Support for a two-state solution among both sides has declined precipitously in recent years, but many still see it as the only viable way to resolve the conflict. 

If I can be bold enough to offer my own answer of sorts then it’s that the world must now consistently address this crisis rather than pick and choose moments only when things boil over. This has festered too long and will continue to do so unless a radical rethink is implemented.

What should that action be?  

Well, it must start with recognising that Israel is the archetypal settler-colonial society and for too long now it has been given free run by the international community. Difficult as it is, there’s simply no escaping the fact that international law needs to be upheld by Israel just as it does the Palestinians and that failure by Netanyahu and his right-wing allies will not be tolerated.  

Far from giving weapons, perhaps it’s time, as some Israelis themselves suggested to me during a previous visit, that sanctions and economic pressure must be brought to bear on Israel. This alongside bringing Palestinians to the diplomatic table at the highest level to work through a solution.  

In making such a suggestion I know there will be many who will dismiss the idea with the argument that it’s been tried before, but that is not reason enough not to do so again with greater vigour.   

The bottom line is that Palestinians must be brought into the global fold, given a seat at the diplomatic table and supported in their ambition for a state of their own.  
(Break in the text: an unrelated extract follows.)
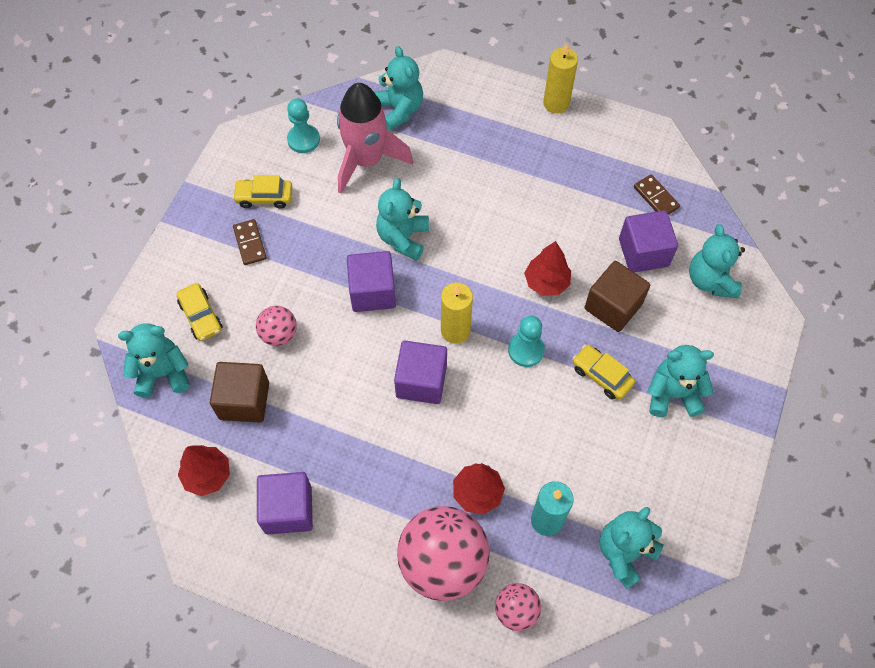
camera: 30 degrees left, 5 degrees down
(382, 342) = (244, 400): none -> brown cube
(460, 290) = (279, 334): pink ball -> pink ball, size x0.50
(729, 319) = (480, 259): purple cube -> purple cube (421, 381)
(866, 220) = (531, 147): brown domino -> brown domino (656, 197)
That there would appear to be a dearth of Palestinian leaders with such abilities and clout up to such a task, equally does not mean they don’t exist. Efforts then too must be made to give voice to Palestinians who want rid of their own zealots in Hamas and lethargic “old guard” within Fatah.

Such a new generation of leaders must be encouraged to come forward without fear or favour. As recent events have confirmed, the time is over for ignoring the rights of Palestinians.

The world must give them real answers as to their future beyond talk of ceasefires and humanitarian pauses.